__Prompt__. Rewrite everything from the line containing "Does the chart have visible grid lines?" down to the line containing "What Y value", swapping "scatter plot" for "dot plot" and leaving all else unchanged. Leave the pictures out.

-- Records to process follows --

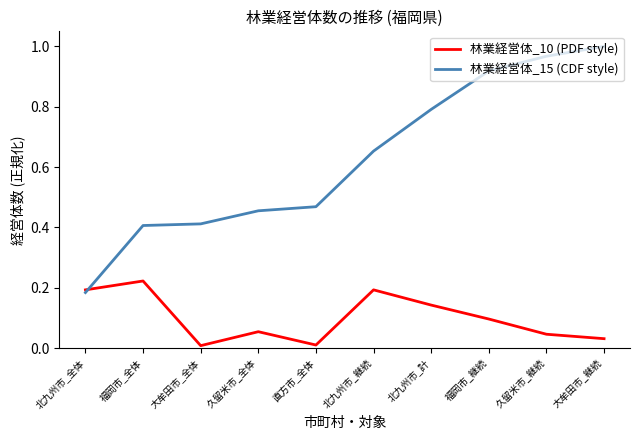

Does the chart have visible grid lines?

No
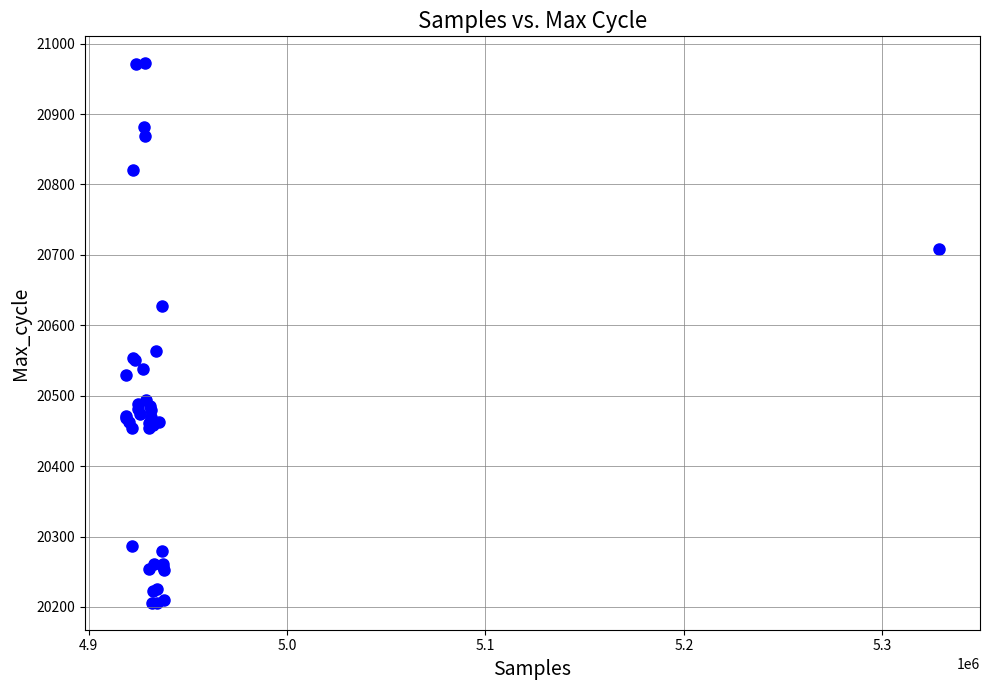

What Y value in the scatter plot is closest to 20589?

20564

-- Records to process concluded --
-- Records to process follows --

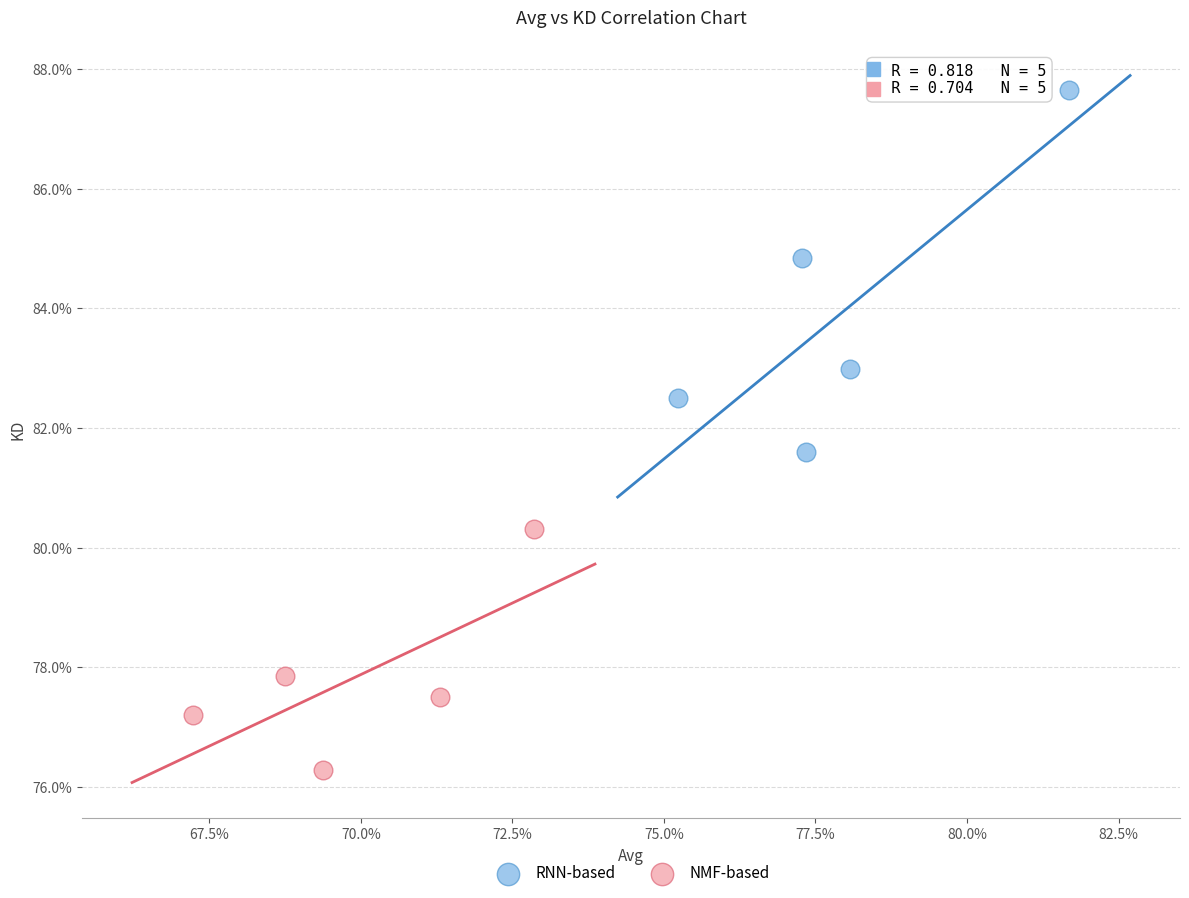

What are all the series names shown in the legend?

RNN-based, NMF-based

-- Records to process concluded --
-- Records to process follows --

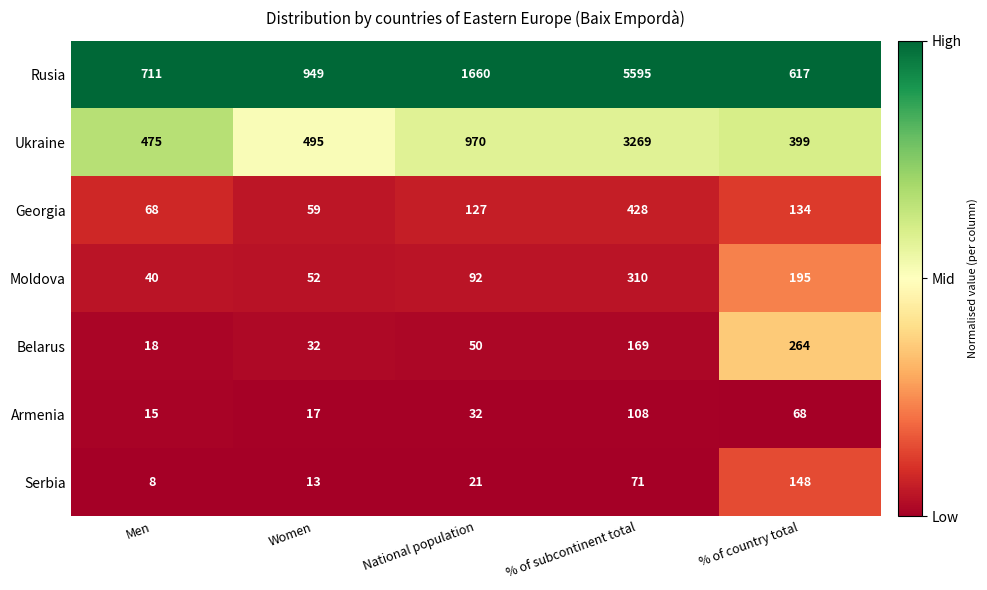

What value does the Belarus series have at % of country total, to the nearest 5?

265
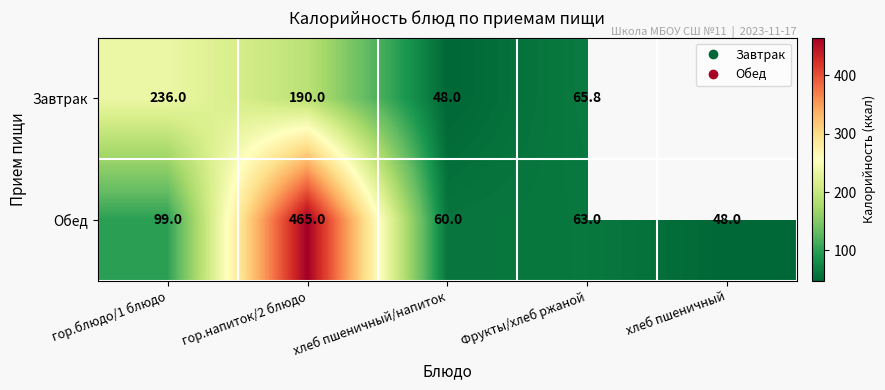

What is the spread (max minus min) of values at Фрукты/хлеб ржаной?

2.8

-- Records to process concluded --

__Exercise result__.
Does the chart have visible grid lines?

No

What Y value in the dot plot is closest to 20589?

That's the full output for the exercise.